Retail sales for the period rose 1.7%, with South Africa posting 1.9% growth.

SPAR said it had "deliberately intensified" promotional activity to support retailers and protect volumes as consumers remain under strain and as price competition among grocers deepens.

But the strategy, together with unfavourable sales mix, and continued investment in loyalty and margin‑recovery initiatives in KwaZulu‑Natal province, weighed on gross profit margins in Southern Africa.

By 0941 GMT, shares were 4.80% lower at 79.79 rand.

South Africa's grocery retailers are engaged in intense promotional activity as they compete to draw in cash‑strapped consumers.

Market leader Shoprite SHPJ.J continues to outperform the broader sector, with its value-oriented pricing bringing more shoppers into both its premium and budget formats.

By contrast, third‑largest retailer Pick n Pay PIKJ.J - still in the midst of a turnaround - is struggling to deliver meaningful sales growth as it shutters underperforming stores or converts some to other brand formats.
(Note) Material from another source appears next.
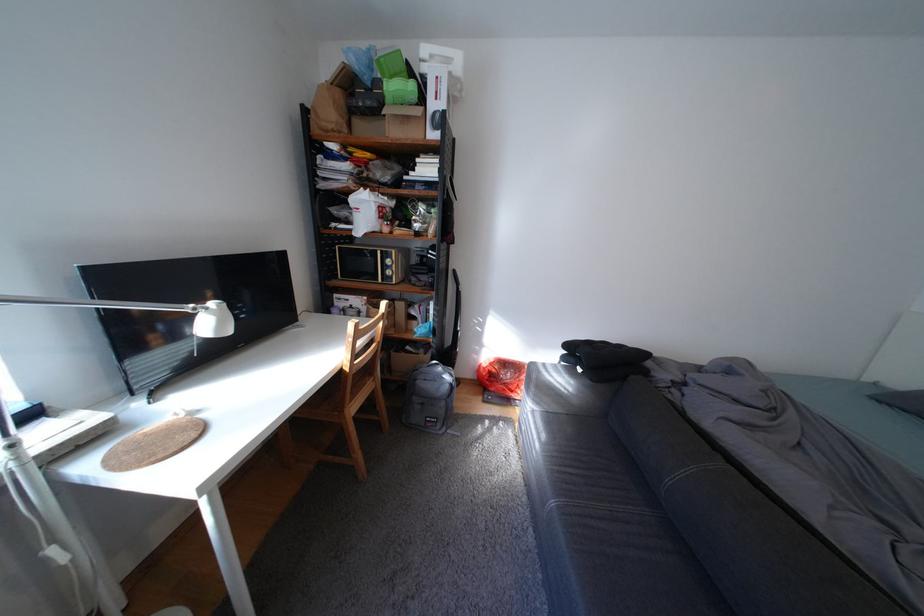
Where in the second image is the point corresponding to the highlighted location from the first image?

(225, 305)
SPAR also confirmed on Monday that it had been served with a summons relating to alleged claims arising from the SAP implementation. The current amount claimed significantly exceeds the initial claim of 5 million rand ($312,924).

SPAR said it was still managing the effects of its troubled SAP implementation at its KwaZulu‑Natal (KZN) distribution centre, which caused major disruptions and contributed to substantial turnover and profit declines in prior years.

"To date, all KZN retailers affected during the early SAP implementation period, except for the claimant and one additional retailer, have reached amicable settlements with the Group," SPAR said.